**ACTIVITY:** Below are entries. Give back exactly the lines from the one containing "January 2020" through the one containing "Encouraging Progress...", inclusive, without the pictures.

(SOURCE MATERIAL begins)

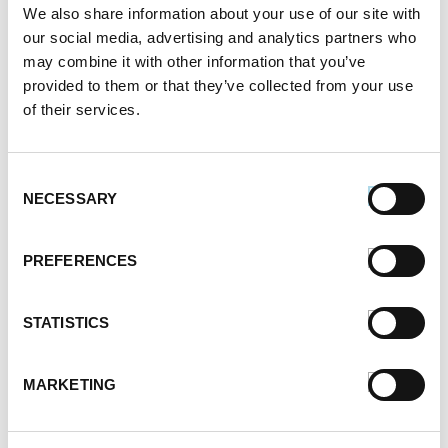
We also share information about your use of our site with
February 2021
our social media, advertising and analytics partners who
January 2021
may combine it with other information that you’ve
December 2020
provided to them or that they’ve collected from your use
November 2020
of their services.
October 2020
September 2020
August 2020
Consent
July 2020
NECESSARY
Selection
June 2020
May 2020
PREFERENCES
April 2020
March 2020
February 2020
STATISTICS
January 2020
December 2019
MARKETING
November 2019
October 2019
September 2019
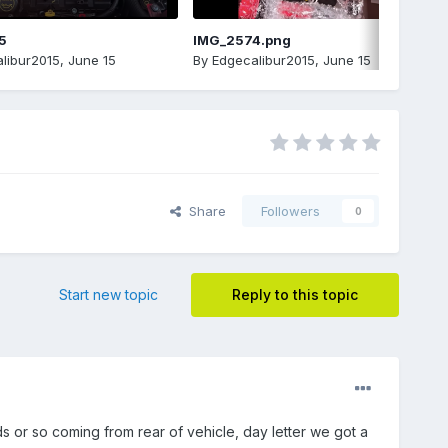
5
IMG_2574.png
libur2015
,
June 15
By
Edgecalibur2015
,
June 15
Share
Followers
0
Start new topic
Reply to this topic
or so coming from rear of vehicle, day letter we got a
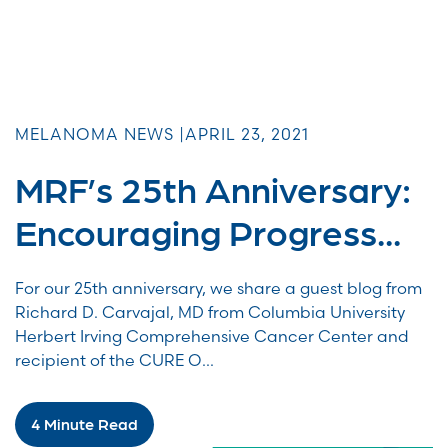
MELANOMA NEWS |
APRIL 23, 2021
MRF’s 25th Anniversary:
Encouraging Progress...
For our 25th anniversary, we share a guest blog from
Richard D. Carvajal, MD from Columbia University
Herbert Irving Comprehensive Cancer Center and
recipient of the CURE O...
4 Minute Read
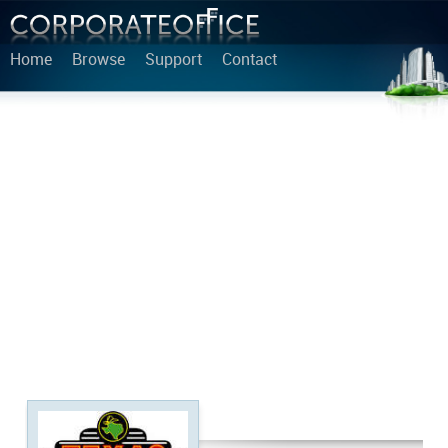
Home
Browse
Support
Contact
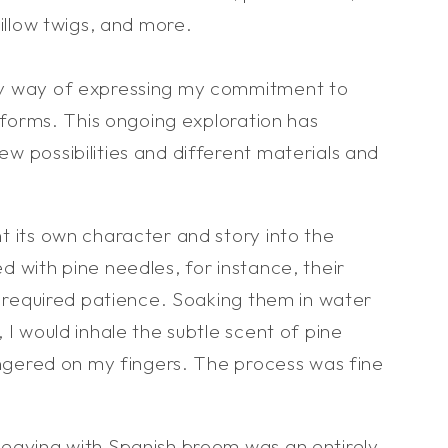
willow twigs, and more.
y way of expressing my commitment to
t forms. This ongoing exploration has
w possibilities and different materials and
t its own character and story into the
 with pine needles, for instance, their
y required patience. Soaking them in water
 I would inhale the subtle scent of pine
ingered on my fingers. The process was fine
eaving with Spanish broom was an entirely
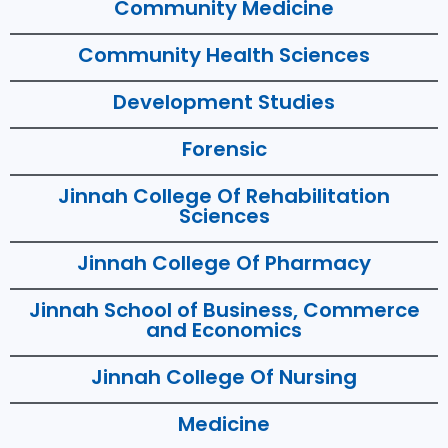
Community Medicine
Community Health Sciences
Development Studies
Forensic
Jinnah College Of Rehabilitation
Sciences
Jinnah College Of Pharmacy
Jinnah School of Business, Commerce
and Economics
Jinnah College Of Nursing
Medicine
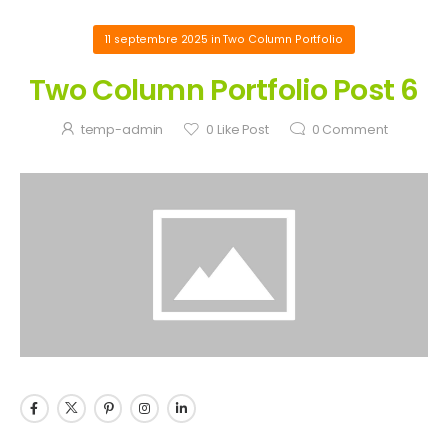
11 septembre 2025
in
Two Column Portfolio
Two Column Portfolio Post 6
temp-admin
0
Like Post
0
Comment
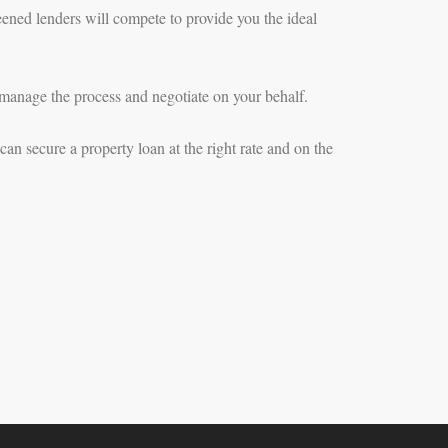
eened lenders will compete to provide you the ideal
manage the process and negotiate on your behalf.
an secure a property loan at the right rate and on the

(SOURCE MATERIAL ends)

**TASK OUTPUT:**
January 2020
December 2019
MARKETING
November 2019
October 2019
September 2019
5
IMG_2574.png
libur2015
,
June 15
By
Edgecalibur2015
,
June 15
Share
Followers
0
Start new topic
Reply to this topic
or so coming from rear of vehicle, day letter we got a
MELANOMA NEWS |
APRIL 23, 2021
MRF’s 25th Anniversary:
Encouraging Progress...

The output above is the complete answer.